50 Background: Treatment options and risk stratification for esophageal adenocarcinomas (EAC) primarily rely on clinical and pathological criteria, such as tumor stage and pathological response (PR) evaluation. However, with immunotherapy showing hints of activity in EAC there is an emerging need to develop new predictive biomarkers that will not only identify high-risk patients but also unlock novel therapeutic strategies.
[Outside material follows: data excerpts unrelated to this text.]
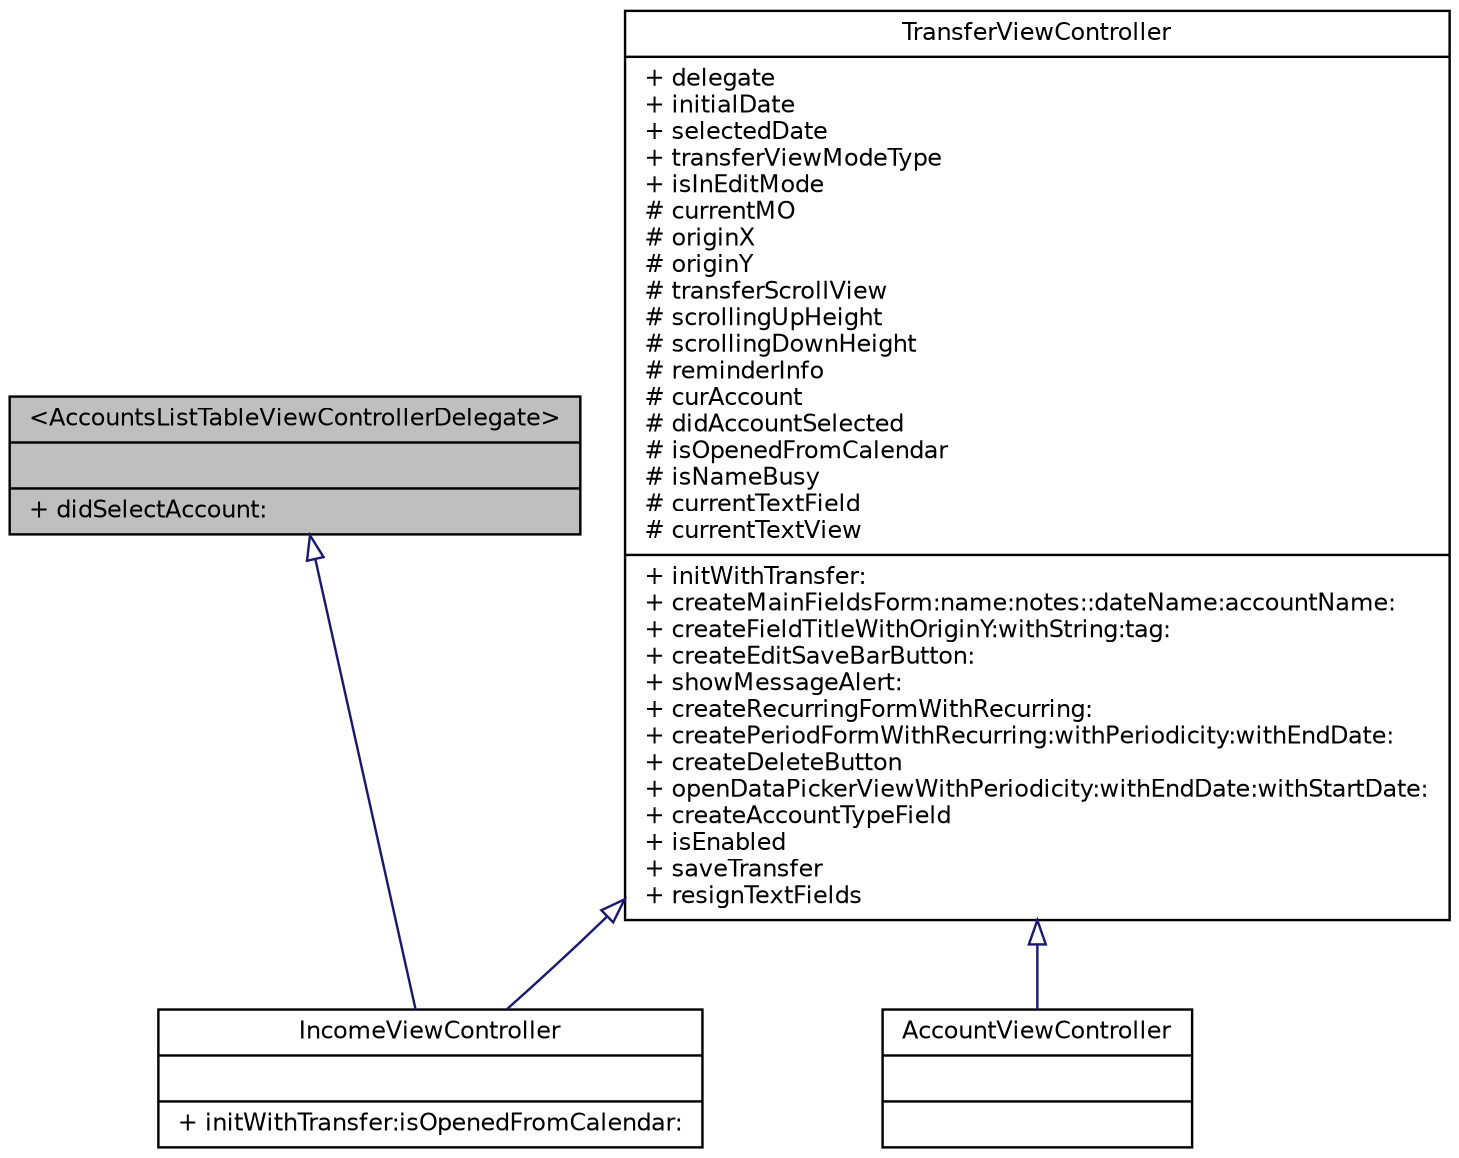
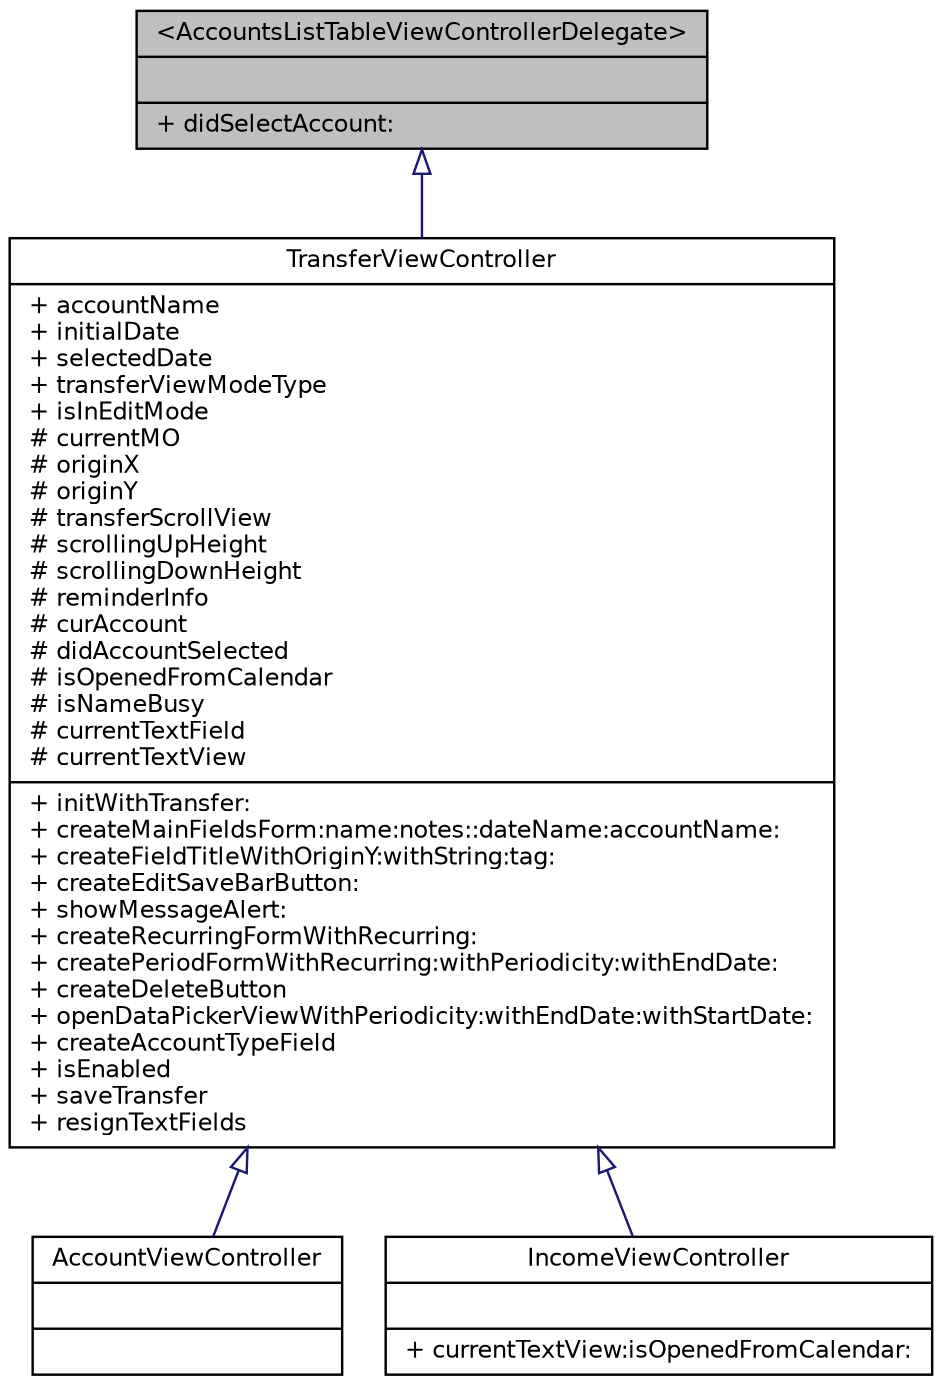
  digraph {
    node [color=black fillcolor=white fontname=Helvetica fontsize=10 shape=record style=filled]
    edge [arrowtail=empty color=midnightblue dir=back fontname=Helvetica fontsize=10 labelfontname=Helvetica labelfontsize=10 style=solid]
    n1 [fillcolor=grey75 fontcolor=black height=0.2 label="{\<AccountsListTableViewControllerDelegate\>\n||+ didSelectAccount:\l}" width=0.4]
-   n2 [height=0.2 label="{TransferViewController\n|+ delegate\l+ initialDate\l+ selectedDate\l+ transferViewModeType\l+ isInEditMode\l# currentMO\l# originX\l# originY\l# transferScrollView\l# scrollingUpHeight\l# scrollingDownHeight\l# reminderInfo\l# curAccount\l# didAccountSelected\l# isOpenedFromCalendar\l# isNameBusy\l# currentTextField\l# currentTextView\l|+ initWithTransfer:\l+ createMainFieldsForm:name:notes::dateName:accountName:\l+ createFieldTitleWithOriginY:withString:tag:\l+ createEditSaveBarButton:\l+ showMessageAlert:\l+ createRecurringFormWithRecurring:\l+ createPeriodFormWithRecurring:withPeriodicity:withEndDate:\l+ createDeleteButton\l+ openDataPickerViewWithPeriodicity:withEndDate:withStartDate:\l+ createAccountTypeField\l+ isEnabled\l+ saveTransfer\l+ resignTextFields\l}" width=0.4]
+   n2 [height=0.2 label="{TransferViewController\n|+ accountName\l+ initialDate\l+ selectedDate\l+ transferViewModeType\l+ isInEditMode\l# currentMO\l# originX\l# originY\l# transferScrollView\l# scrollingUpHeight\l# scrollingDownHeight\l# reminderInfo\l# curAccount\l# didAccountSelected\l# isOpenedFromCalendar\l# isNameBusy\l# currentTextField\l# currentTextView\l|+ initWithTransfer:\l+ createMainFieldsForm:name:notes::dateName:accountName:\l+ createFieldTitleWithOriginY:withString:tag:\l+ createEditSaveBarButton:\l+ showMessageAlert:\l+ createRecurringFormWithRecurring:\l+ createPeriodFormWithRecurring:withPeriodicity:withEndDate:\l+ createDeleteButton\l+ openDataPickerViewWithPeriodicity:withEndDate:withStartDate:\l+ createAccountTypeField\l+ isEnabled\l+ saveTransfer\l+ resignTextFields\l}" width=0.4]
    n3 [height=0.2 label="{AccountViewController\n||}" width=0.4]
-   n4 [height=0.2 label="{IncomeViewController\n||+ initWithTransfer:isOpenedFromCalendar:\l}" width=0.4]
-   n1 -> n4
+   n4 [height=0.2 label="{IncomeViewController\n||+ currentTextView:isOpenedFromCalendar:\l}" width=0.4]
+   n1 -> n2
    n2 -> n3
    n2 -> n4
  }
The aim of this study was to evaluate if LAG3, TIM3, IDO and CXCL9 gene expression along with pathological classifiers correlate with recurrence and/or death in EAC. Methods: Clinical and histopathology data on 49 resectable EAC patients was captured. Mean age at diagnosis was 64.2 years with a median follow up of 21.2 months. Laser capture microdissection followed by qRT-PCR was performed on pretreatment FFPE samples to quantify LAG3, TIM3, IDO and CXCL9 gene levels. Statistical tools established individual biomarker cutoffs and these were correlated with clinical outcomes. Results: For disease free survival, a best fit Cox model was generated consisting of PR (HR=9.54, 95% CI = 2.13 ~ 42.62, p = .003), LAG3 (HR = 2.86, 95% CI = 1.03 ~ 7.94, p = .044), and CXCL9 (HR = 0.40, 95% CI = 0.16 ~ 0.99, p = .049). Moreover, the classification performance of the 3 predictor Cox model was deemed superior to PR alone; P = 0.0001 (Likelihood Ratio Test (LRT)) indicated strong significance in predictability with the recurrence model. For overall survival, a best fit Cox model was generated consisting of TIM3 (HR = 4.43, 95% CI= 1.70 ~ 11.5, p = .002) PR (HR = 3.09, 95% CI= 1.00 ~ 9.56, p = .051) and IDO (HR = 0.31, 95% CI = 0.11 ~ 0.82, p = .019). Likewise, the classification performance of the 3 predictor Cox model was deemed superior to PR alone; P = 0.0004 (LRT) indicated strong significance in predictability with the survival model. Conclusions: LAG3, TIM3, IDO and CXCL9 expression in conjunction with PR to neoadjuvant therapy provide superior tools to predict recurrence and death in locally advanced EAC patients. Additionally, given the paucity of treatment options for esophageal cancer we must check for these markers early on in the disease course to better risk stratify patients and provide newer targets for novel treatments.